• **TASK PROMPT**:
Reproduce every line of the entries below word for word, keeping the original line breaks and order.

• **DATA TO USE**:
::::::::

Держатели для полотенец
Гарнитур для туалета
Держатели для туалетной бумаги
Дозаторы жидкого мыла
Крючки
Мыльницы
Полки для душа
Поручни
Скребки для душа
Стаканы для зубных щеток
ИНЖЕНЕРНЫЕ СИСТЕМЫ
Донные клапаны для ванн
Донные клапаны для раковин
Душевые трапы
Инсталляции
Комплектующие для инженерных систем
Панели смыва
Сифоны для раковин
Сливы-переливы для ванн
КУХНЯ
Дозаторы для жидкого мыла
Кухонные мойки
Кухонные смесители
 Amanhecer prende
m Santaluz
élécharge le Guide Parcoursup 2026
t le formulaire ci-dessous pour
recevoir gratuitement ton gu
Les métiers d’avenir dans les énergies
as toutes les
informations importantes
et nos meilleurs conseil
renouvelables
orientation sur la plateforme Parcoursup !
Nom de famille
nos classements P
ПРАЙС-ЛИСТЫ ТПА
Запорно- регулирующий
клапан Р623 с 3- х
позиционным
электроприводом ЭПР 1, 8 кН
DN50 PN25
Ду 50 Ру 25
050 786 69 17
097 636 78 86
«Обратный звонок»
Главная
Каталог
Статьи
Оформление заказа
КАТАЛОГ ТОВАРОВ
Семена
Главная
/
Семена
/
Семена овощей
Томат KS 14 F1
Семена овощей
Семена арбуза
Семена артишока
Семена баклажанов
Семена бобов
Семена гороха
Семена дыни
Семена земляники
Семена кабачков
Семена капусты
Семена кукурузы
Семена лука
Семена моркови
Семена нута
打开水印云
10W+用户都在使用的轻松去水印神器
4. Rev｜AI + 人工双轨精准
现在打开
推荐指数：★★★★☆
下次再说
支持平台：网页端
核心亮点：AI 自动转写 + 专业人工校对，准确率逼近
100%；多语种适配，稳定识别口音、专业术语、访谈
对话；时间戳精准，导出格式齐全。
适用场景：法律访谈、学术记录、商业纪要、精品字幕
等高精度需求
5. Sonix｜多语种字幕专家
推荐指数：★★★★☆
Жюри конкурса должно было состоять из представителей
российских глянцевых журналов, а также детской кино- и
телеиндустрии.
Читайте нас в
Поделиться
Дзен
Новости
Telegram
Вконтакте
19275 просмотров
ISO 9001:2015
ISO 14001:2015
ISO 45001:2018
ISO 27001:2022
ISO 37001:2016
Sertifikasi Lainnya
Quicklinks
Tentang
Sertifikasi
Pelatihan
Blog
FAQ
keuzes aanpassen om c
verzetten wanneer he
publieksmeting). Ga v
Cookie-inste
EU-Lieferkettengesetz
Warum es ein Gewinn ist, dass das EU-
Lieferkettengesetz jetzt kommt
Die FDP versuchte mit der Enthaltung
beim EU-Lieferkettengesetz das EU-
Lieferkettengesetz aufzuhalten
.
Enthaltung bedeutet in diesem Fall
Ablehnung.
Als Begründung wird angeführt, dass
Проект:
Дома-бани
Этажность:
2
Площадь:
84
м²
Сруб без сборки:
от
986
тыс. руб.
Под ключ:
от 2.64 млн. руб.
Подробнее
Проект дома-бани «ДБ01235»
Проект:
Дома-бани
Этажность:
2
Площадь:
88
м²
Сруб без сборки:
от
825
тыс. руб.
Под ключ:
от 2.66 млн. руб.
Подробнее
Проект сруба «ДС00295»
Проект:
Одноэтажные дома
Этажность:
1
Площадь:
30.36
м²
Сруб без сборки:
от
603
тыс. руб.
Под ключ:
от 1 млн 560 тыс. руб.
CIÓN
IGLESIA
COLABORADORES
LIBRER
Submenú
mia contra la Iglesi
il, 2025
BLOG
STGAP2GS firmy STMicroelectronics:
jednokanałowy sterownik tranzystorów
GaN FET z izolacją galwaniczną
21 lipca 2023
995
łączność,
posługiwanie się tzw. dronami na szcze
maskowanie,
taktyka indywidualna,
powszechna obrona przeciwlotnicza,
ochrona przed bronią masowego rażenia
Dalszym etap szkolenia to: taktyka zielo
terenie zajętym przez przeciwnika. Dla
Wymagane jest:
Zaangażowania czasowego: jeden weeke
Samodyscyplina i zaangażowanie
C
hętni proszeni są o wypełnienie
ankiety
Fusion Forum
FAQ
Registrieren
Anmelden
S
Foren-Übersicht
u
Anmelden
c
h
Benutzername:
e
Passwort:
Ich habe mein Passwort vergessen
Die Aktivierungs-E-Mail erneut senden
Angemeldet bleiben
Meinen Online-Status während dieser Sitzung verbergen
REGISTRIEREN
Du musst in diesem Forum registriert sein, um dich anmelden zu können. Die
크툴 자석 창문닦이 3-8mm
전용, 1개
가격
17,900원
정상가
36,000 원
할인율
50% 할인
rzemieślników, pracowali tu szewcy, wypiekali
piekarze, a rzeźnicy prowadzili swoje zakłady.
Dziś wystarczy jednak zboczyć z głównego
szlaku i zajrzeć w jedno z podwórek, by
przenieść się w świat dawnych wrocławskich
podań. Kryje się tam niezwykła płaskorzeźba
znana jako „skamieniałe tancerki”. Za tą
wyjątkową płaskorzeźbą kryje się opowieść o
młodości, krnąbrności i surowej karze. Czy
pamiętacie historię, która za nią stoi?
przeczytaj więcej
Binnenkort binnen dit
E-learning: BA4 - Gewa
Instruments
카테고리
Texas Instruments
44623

::::::::

• **ANSWER TO THE EXERCISE**:
Держатели для полотенец
Гарнитур для туалета
Держатели для туалетной бумаги
Дозаторы жидкого мыла
Крючки
Мыльницы
Полки для душа
Поручни
Скребки для душа
Стаканы для зубных щеток
ИНЖЕНЕРНЫЕ СИСТЕМЫ
Донные клапаны для ванн
Донные клапаны для раковин
Душевые трапы
Инсталляции
Комплектующие для инженерных систем
Панели смыва
Сифоны для раковин
Сливы-переливы для ванн
КУХНЯ
Дозаторы для жидкого мыла
Кухонные мойки
Кухонные смесители
 Amanhecer prende
m Santaluz
élécharge le Guide Parcoursup 2026
t le formulaire ci-dessous pour
recevoir gratuitement ton gu
Les métiers d’avenir dans les énergies
as toutes les
informations importantes
et nos meilleurs conseil
renouvelables
orientation sur la plateforme Parcoursup !
Nom de famille
nos classements P
ПРАЙС-ЛИСТЫ ТПА
Запорно- регулирующий
клапан Р623 с 3- х
позиционным
электроприводом ЭПР 1, 8 кН
DN50 PN25
Ду 50 Ру 25
050 786 69 17
097 636 78 86
«Обратный звонок»
Главная
Каталог
Статьи
Оформление заказа
КАТАЛОГ ТОВАРОВ
Семена
Главная
/
Семена
/
Семена овощей
Томат KS 14 F1
Семена овощей
Семена арбуза
Семена артишока
Семена баклажанов
Семена бобов
Семена гороха
Семена дыни
Семена земляники
Семена кабачков
Семена капусты
Семена кукурузы
Семена лука
Семена моркови
Семена нута
打开水印云
10W+用户都在使用的轻松去水印神器
4. Rev｜AI + 人工双轨精准
现在打开
推荐指数：★★★★☆
下次再说
支持平台：网页端
核心亮点：AI 自动转写 + 专业人工校对，准确率逼近
100%；多语种适配，稳定识别口音、专业术语、访谈
对话；时间戳精准，导出格式齐全。
适用场景：法律访谈、学术记录、商业纪要、精品字幕
等高精度需求
5. Sonix｜多语种字幕专家
推荐指数：★★★★☆
Жюри конкурса должно было состоять из представителей
российских глянцевых журналов, а также детской кино- и
телеиндустрии.
Читайте нас в
Поделиться
Дзен
Новости
Telegram
Вконтакте
19275 просмотров
ISO 9001:2015
ISO 14001:2015
ISO 45001:2018
ISO 27001:2022
ISO 37001:2016
Sertifikasi Lainnya
Quicklinks
Tentang
Sertifikasi
Pelatihan
Blog
FAQ
keuzes aanpassen om c
verzetten wanneer he
publieksmeting). Ga v
Cookie-inste
EU-Lieferkettengesetz
Warum es ein Gewinn ist, dass das EU-
Lieferkettengesetz jetzt kommt
Die FDP versuchte mit der Enthaltung
beim EU-Lieferkettengesetz das EU-
Lieferkettengesetz aufzuhalten
.
Enthaltung bedeutet in diesem Fall
Ablehnung.
Als Begründung wird angeführt, dass
Проект:
Дома-бани
Этажность:
2
Площадь:
84
м²
Сруб без сборки:
от
986
тыс. руб.
Под ключ:
от 2.64 млн. руб.
Подробнее
Проект дома-бани «ДБ01235»
Проект:
Дома-бани
Этажность:
2
Площадь:
88
м²
Сруб без сборки:
от
825
тыс. руб.
Под ключ:
от 2.66 млн. руб.
Подробнее
Проект сруба «ДС00295»
Проект:
Одноэтажные дома
Этажность:
1
Площадь:
30.36
м²
Сруб без сборки:
от
603
тыс. руб.
Под ключ:
от 1 млн 560 тыс. руб.
CIÓN
IGLESIA
COLABORADORES
LIBRER
Submenú
mia contra la Iglesi
il, 2025
BLOG
STGAP2GS firmy STMicroelectronics:
jednokanałowy sterownik tranzystorów
GaN FET z izolacją galwaniczną
21 lipca 2023
995
łączność,
posługiwanie się tzw. dronami na szcze
maskowanie,
taktyka indywidualna,
powszechna obrona przeciwlotnicza,
ochrona przed bronią masowego rażenia
Dalszym etap szkolenia to: taktyka zielo
terenie zajętym przez przeciwnika. Dla
Wymagane jest:
Zaangażowania czasowego: jeden weeke
Samodyscyplina i zaangażowanie
C
hętni proszeni są o wypełnienie
ankiety
Fusion Forum
FAQ
Registrieren
Anmelden
S
Foren-Übersicht
u
Anmelden
c
h
Benutzername:
e
Passwort:
Ich habe mein Passwort vergessen
Die Aktivierungs-E-Mail erneut senden
Angemeldet bleiben
Meinen Online-Status während dieser Sitzung verbergen
REGISTRIEREN
Du musst in diesem Forum registriert sein, um dich anmelden zu können. Die
크툴 자석 창문닦이 3-8mm
전용, 1개
가격
17,900원
정상가
36,000 원
할인율
50% 할인
rzemieślników, pracowali tu szewcy, wypiekali
piekarze, a rzeźnicy prowadzili swoje zakłady.
Dziś wystarczy jednak zboczyć z głównego
szlaku i zajrzeć w jedno z podwórek, by
przenieść się w świat dawnych wrocławskich
podań. Kryje się tam niezwykła płaskorzeźba
znana jako „skamieniałe tancerki”. Za tą
wyjątkową płaskorzeźbą kryje się opowieść o
młodości, krnąbrności i surowej karze. Czy
pamiętacie historię, która za nią stoi?
przeczytaj więcej
Binnenkort binnen dit
E-learning: BA4 - Gewa
Instruments
카테고리
Texas Instruments
44623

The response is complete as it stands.